Task instructions | Update each of the rows below by replacing every occurrence of "series" with "data set" and leaving all other text unchanged. Omit the pictures from your answer.
= = =
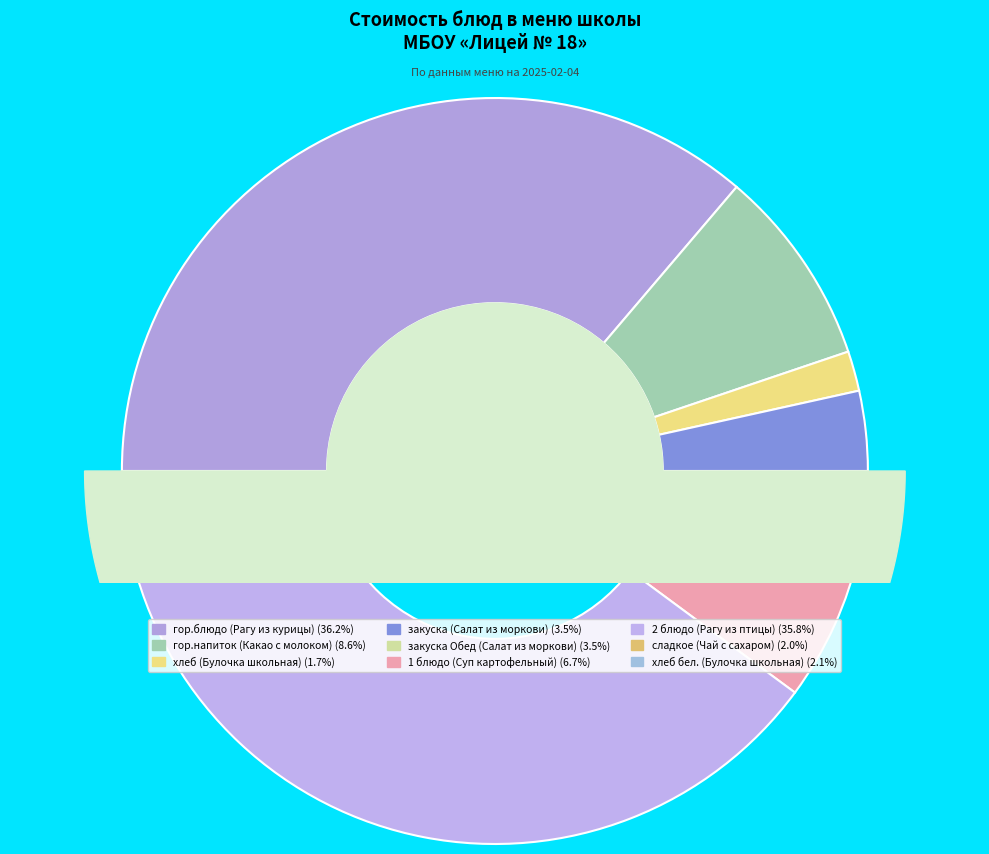

What percentage do хлеб бел. (Булочка школьная) and 2 блюдо (Рагу из птицы) together represent?

37.9%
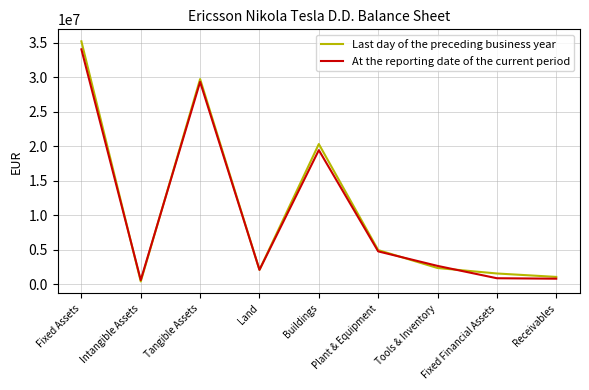

Which series has the widest spread of values?

Last day of the preceding business year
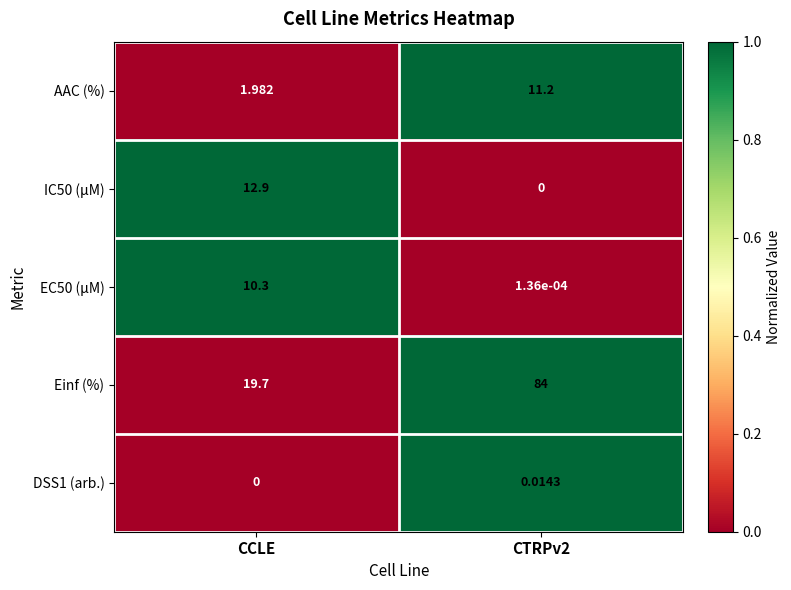

Between CCLE and CTRPv2, which series saw the biggest shift?

Einf (%)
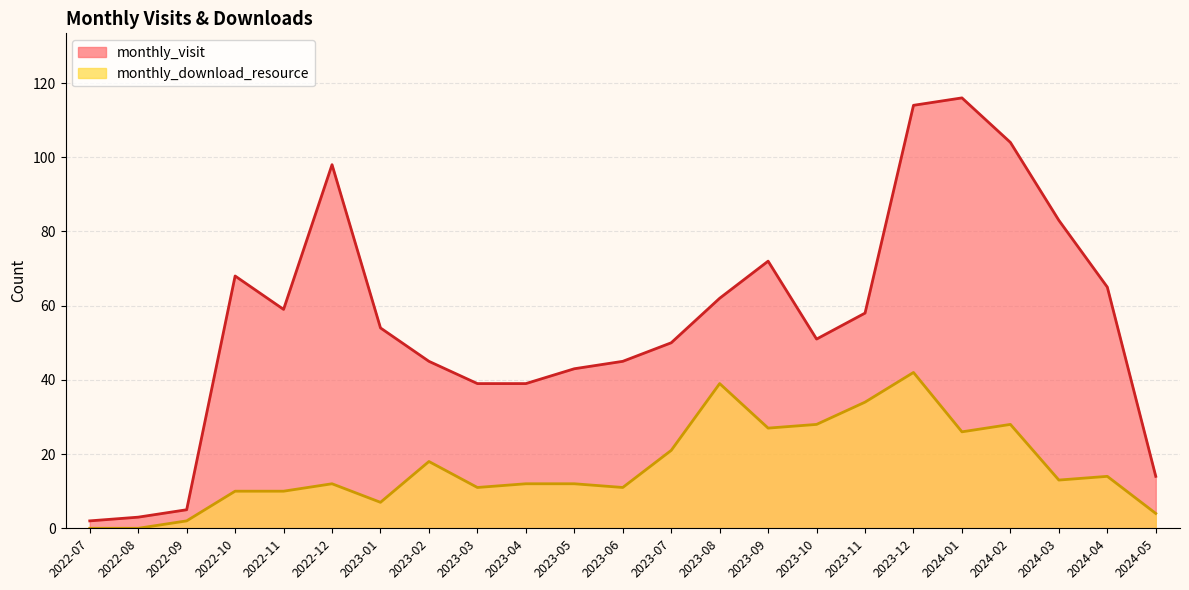

What is the label of the 9th point from the right?

2023-09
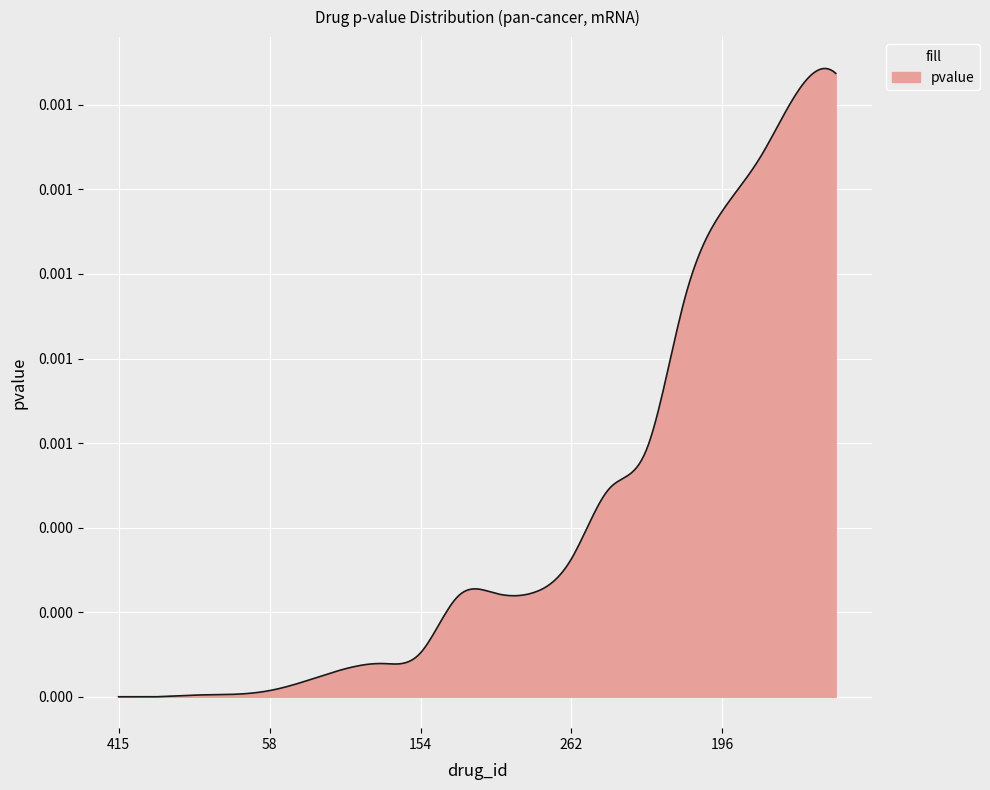

Does the chart display data point markers on the line(s)?

No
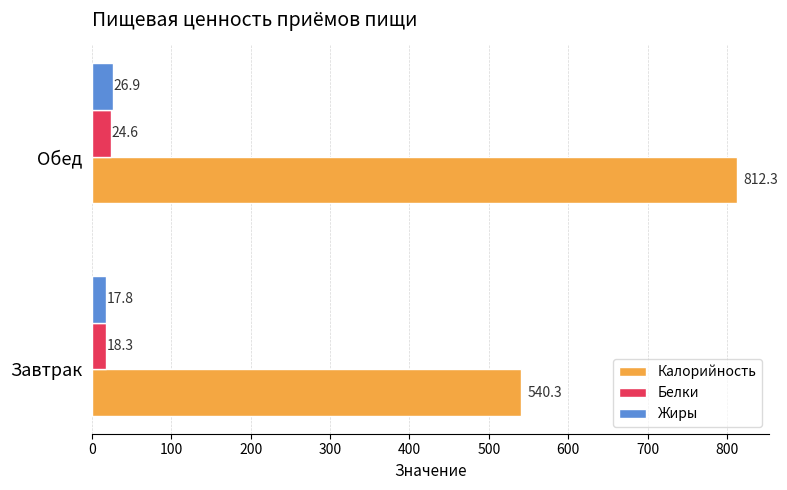

What is the difference between the maximum and minimum values in the Жиры series?

9.1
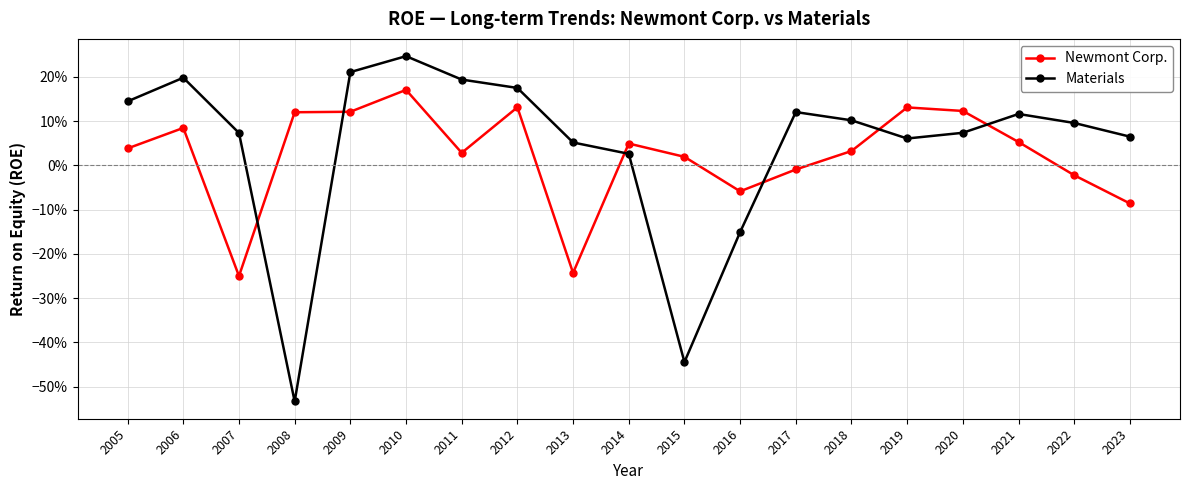

What are all the series names shown in the legend?

Newmont Corp., Materials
= = =
Answer space |
What percentage do хлеб бел. (Булочка школьная) and 2 блюдо (Рагу из птицы) together represent?

37.9%

Which data set has the widest spread of values?

Last day of the preceding business year

Between CCLE and CTRPv2, which data set saw the biggest shift?

Einf (%)

What is the label of the 9th point from the right?

2023-09

Does the chart display data point markers on the line(s)?

No

What is the difference between the maximum and minimum values in the Жиры data set?

9.1

What are all the data set names shown in the legend?

Newmont Corp., Materials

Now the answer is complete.